AIM OF THE TASK
Every line in the material below that includes "knee" should be copied.

RECORDS SUPPLIED
++++

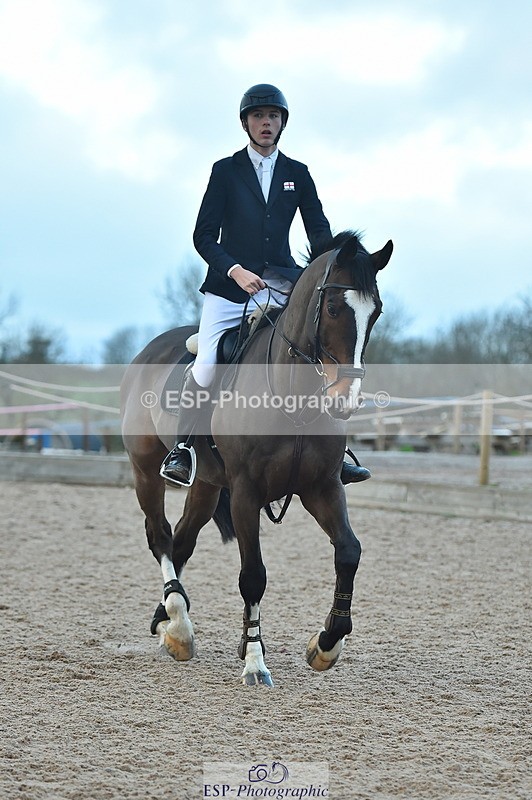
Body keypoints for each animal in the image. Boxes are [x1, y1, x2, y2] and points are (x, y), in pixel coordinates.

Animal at [120, 231, 393, 686]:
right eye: (333, 308)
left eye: (376, 313)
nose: (345, 400)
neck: (293, 396)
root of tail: (149, 349)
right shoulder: (246, 494)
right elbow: (254, 576)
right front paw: (254, 661)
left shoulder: (322, 487)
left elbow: (348, 552)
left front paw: (326, 644)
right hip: (146, 470)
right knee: (160, 536)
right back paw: (179, 623)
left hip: (207, 485)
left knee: (183, 540)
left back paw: (171, 626)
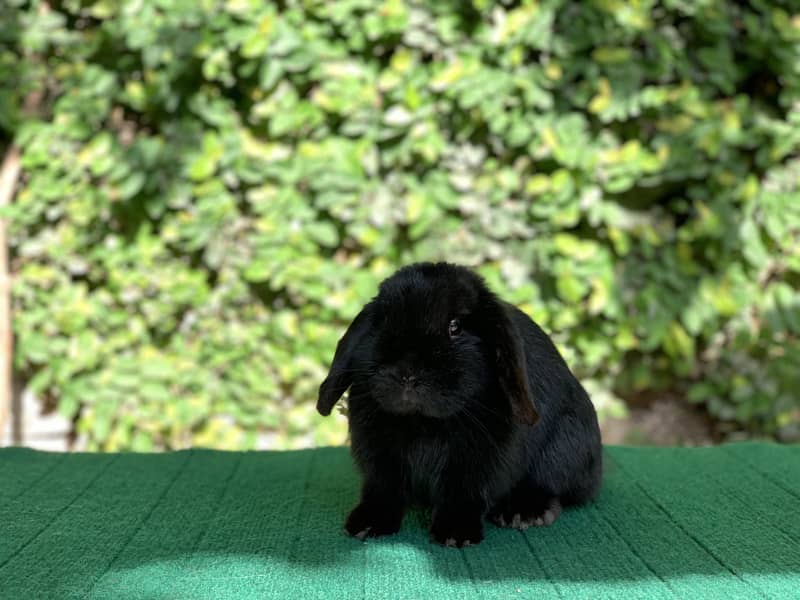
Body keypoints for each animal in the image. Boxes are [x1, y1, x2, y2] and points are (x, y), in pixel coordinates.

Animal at [318, 262, 600, 548]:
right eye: (383, 320)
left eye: (455, 327)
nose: (407, 374)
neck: (422, 422)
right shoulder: (380, 458)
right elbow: (382, 490)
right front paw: (367, 524)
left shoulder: (475, 462)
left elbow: (463, 494)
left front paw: (456, 533)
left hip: (563, 449)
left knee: (552, 487)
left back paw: (524, 513)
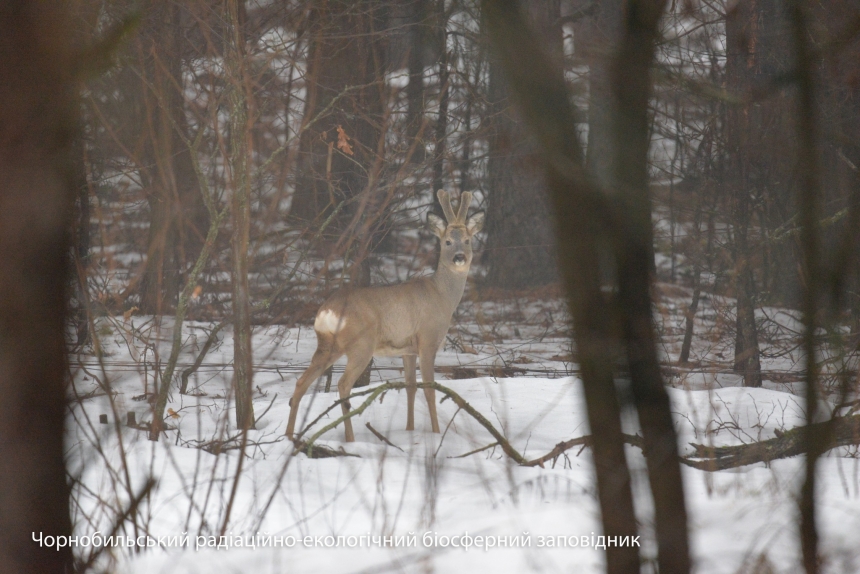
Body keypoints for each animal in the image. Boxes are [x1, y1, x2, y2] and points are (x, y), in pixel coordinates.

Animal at [284, 191, 480, 444]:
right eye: (447, 241)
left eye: (467, 240)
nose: (459, 257)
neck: (442, 296)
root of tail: (327, 311)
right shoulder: (428, 339)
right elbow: (429, 389)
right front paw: (436, 434)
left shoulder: (408, 349)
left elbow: (410, 387)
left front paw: (410, 430)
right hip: (361, 344)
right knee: (343, 384)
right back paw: (350, 439)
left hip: (327, 345)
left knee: (301, 382)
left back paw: (289, 437)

++++

ANSWER BELOW
right knee: (160, 536)
left knee: (183, 540)
left knee: (552, 487)
right knee: (343, 384)
left knee: (301, 382)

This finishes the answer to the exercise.